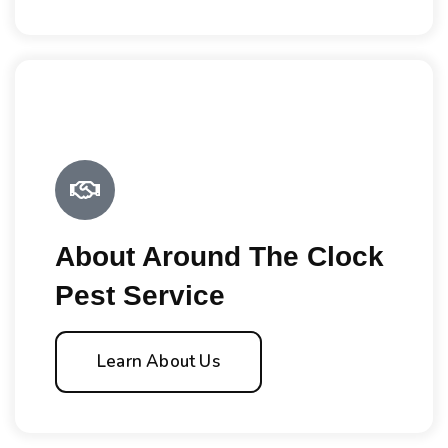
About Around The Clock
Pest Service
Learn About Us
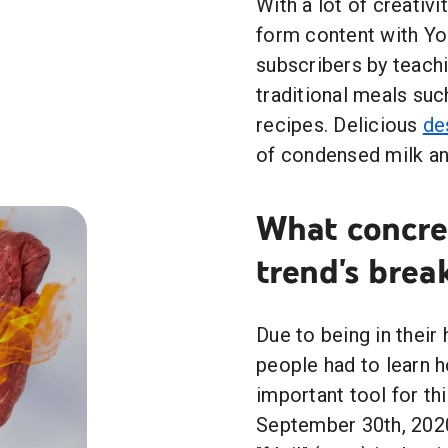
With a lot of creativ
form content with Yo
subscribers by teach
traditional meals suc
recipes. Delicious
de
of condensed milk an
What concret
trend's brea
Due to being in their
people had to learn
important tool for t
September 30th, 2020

============

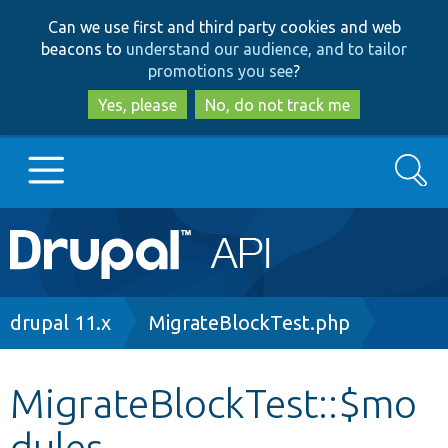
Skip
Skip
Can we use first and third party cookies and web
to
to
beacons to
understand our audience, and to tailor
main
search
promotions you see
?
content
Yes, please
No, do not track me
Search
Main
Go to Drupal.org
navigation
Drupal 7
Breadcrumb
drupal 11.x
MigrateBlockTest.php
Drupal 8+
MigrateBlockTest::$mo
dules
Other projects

============

YOUR INSTRUCTIONS: Exactly reproduce the lines above, starting at the one that contains "About Around The Clock" and ending at the one that contains "September 30th, 2020", both inclusive; leave the pictures out and add no other lines.

TASK OUTPUT:
About Around The Clock
Pest Service
Learn About Us
With a lot of creativ
form content with Yo
subscribers by teach
traditional meals suc
recipes. Delicious
de
of condensed milk an
What concret
trend's brea
Due to being in their
people had to learn
important tool for t
September 30th, 2020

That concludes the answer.